Why the discrepancy?

"Up front we had ten right handed forwards and most of them were centreman," said Nachbaur. "Same on the back end. The back end had a lot of left shots that were playing on the off side and we had no choice as coaches, that's what we were given."

Rielly shoots left, as does Pouliot, as does Reinhart, as does Murray, as does Wotherspoon. The natural advantage for picking sides would go to righties Dumba and Ryan Murphy out of the Kitchener Rangers. Murphy has been cut twice by Hockey Canada (once for the Ivan Hlinka, once for the World Juniors) and sat out last year due to concussion. Like Pouliot and Rielly, he's a strong skater who likes to play at the north end of the rink. Then there's another righty in Dougie Hamilton.

"It's the ones you expect to stand out. Morgan Rielly was great, Derrick Pouliot struggled a bit [Thursday] but he's a good offensive player," said head scout Kevin Prendergast. "On that ice surface over in Europe with the big ice, you got to have a mix. You can't have all offensive guys, you need guys who can stay at home, shutdown-type defencemen. The games are all close over there. You can't fly the zone a lot to try and score all those goals, a lot of those games are one-goal games, so we need guys who are reliable in their own end."

Certain guys, Rielly and Murphy in particular, are good at working in the tight spaces, but Prendergast doesn't see that as being a natural disadvantage on the big ice surface.

"It helps them. They have a lot more room to roam. What happens over in Europe is a lot of those teams will back off to give them more room. We're going to practice in Calgary on the big ice surface, it will give us a pretty good indication of where we are."

The World Juniors haven't been contested on international-sized ice since 2008 in Pardubice, Czech Republic.

The most talented defencemen Canada have trended offensively. If the brass is serious about balancing left and right sticks, you have to think Murphy and Dumba make this team. If the team is also serious about balancing offensive and defensive defencemen, that may mean Scott Harrington or Wotherspoon earn a job over the "big three" of Rielly, Pouliot and Reinhart. Peterborough's Slater Koekkoek is also a left shot, as is Xavier Ouellet, players who impressed cross-country. Then you factor in Cody Ceci and Canada's best defenceman in Ryan Murray and you get a sense of just how many players are competing for the same job.

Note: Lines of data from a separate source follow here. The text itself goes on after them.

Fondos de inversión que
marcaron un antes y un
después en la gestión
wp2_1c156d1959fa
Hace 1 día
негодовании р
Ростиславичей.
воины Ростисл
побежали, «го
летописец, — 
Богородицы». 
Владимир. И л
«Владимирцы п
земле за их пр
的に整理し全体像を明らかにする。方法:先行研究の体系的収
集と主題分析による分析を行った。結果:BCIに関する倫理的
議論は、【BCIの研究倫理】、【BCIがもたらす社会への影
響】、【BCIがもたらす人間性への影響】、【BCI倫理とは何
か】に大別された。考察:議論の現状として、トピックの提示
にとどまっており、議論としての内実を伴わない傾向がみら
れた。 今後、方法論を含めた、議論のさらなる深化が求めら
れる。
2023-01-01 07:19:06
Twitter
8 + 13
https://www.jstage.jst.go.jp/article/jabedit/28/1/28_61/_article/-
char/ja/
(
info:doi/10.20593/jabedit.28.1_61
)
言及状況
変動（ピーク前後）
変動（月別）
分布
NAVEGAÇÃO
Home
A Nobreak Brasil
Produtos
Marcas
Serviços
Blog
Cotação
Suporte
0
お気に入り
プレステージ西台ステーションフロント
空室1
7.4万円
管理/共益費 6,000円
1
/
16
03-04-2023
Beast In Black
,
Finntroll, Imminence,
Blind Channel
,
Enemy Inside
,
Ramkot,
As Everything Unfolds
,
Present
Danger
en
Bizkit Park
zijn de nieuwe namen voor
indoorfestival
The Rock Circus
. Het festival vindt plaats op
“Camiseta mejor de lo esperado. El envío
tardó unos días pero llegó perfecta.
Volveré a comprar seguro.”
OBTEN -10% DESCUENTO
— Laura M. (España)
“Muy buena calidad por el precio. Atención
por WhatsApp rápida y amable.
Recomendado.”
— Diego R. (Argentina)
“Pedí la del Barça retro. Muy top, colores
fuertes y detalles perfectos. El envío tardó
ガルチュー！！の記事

But the trend is offensive. Finding the right balance of players will be tricky.

Team Canada note: I asked Prendergast whether Malcolm Subban was the front-runner for the starting goalie job on Team Canada, as has been my theory since the summer. He said that "probably going in, it's his job to lose since he was our No. 1 guy in the summertime". He did stress however that Canada should have four elite goalies in camp. If I'm a betting man, they would be Subban, Edmonton's Laurent Brossoit, the Blainville-Boisbriand Armada's Étienne Marcoux, and Owen Sound Attack's Jordan Binnington.